- _Written problem_
Could you update everything from the line containing "common name: Brown garden snail" down to the end of the entries, replacing "scientific name" with "binomial name" and leaving the rest unchanged? Omit the pictures from your answer.

- _Extracted entries_
------------------------

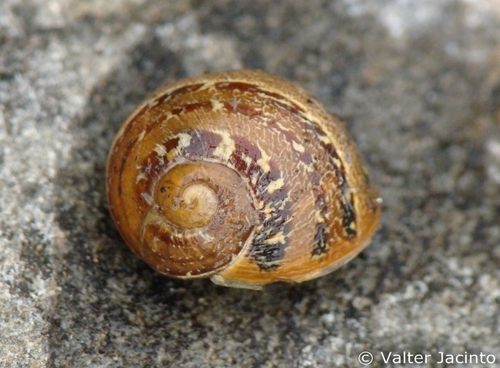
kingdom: Animalia
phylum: Mollusca
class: Gastropoda
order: Stylommatophora
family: Helicidae
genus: Cornu
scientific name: Cornu aspersum
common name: Brown garden snail
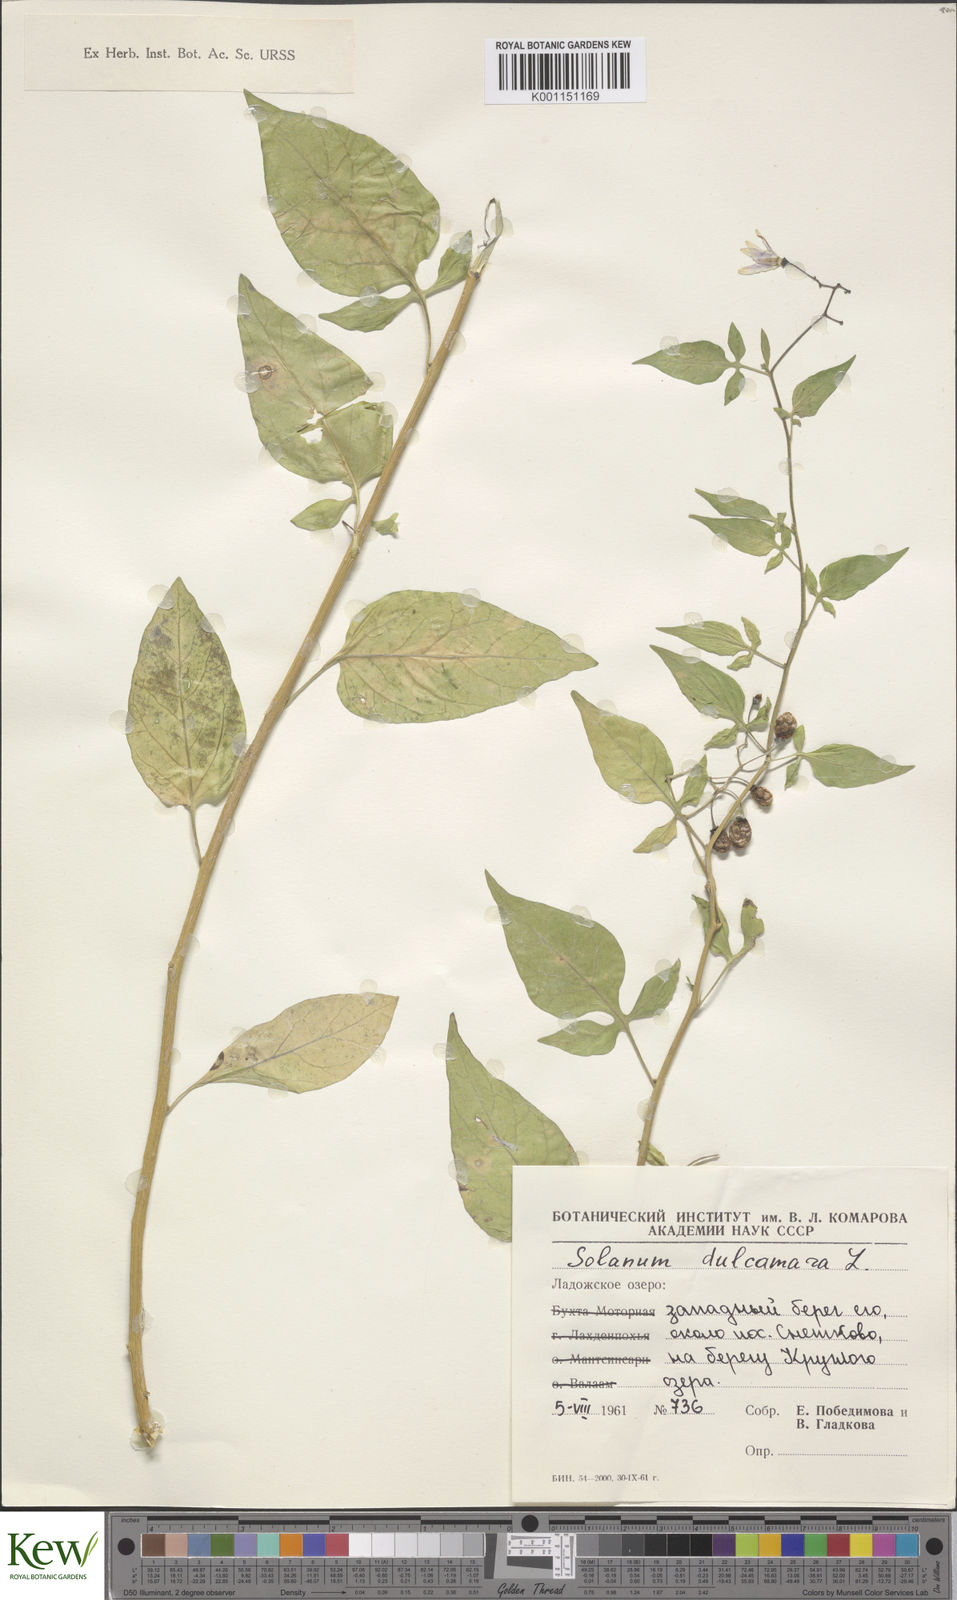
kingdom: Plantae
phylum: Tracheophyta
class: Magnoliopsida
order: Solanales
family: Solanaceae
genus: Solanum
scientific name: Solanum dulcamara
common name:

------------------------

- _The reply_
common name: Brown garden snail
kingdom: Plantae
phylum: Tracheophyta
class: Magnoliopsida
order: Solanales
family: Solanaceae
genus: Solanum
binomial name: Solanum dulcamara
common name:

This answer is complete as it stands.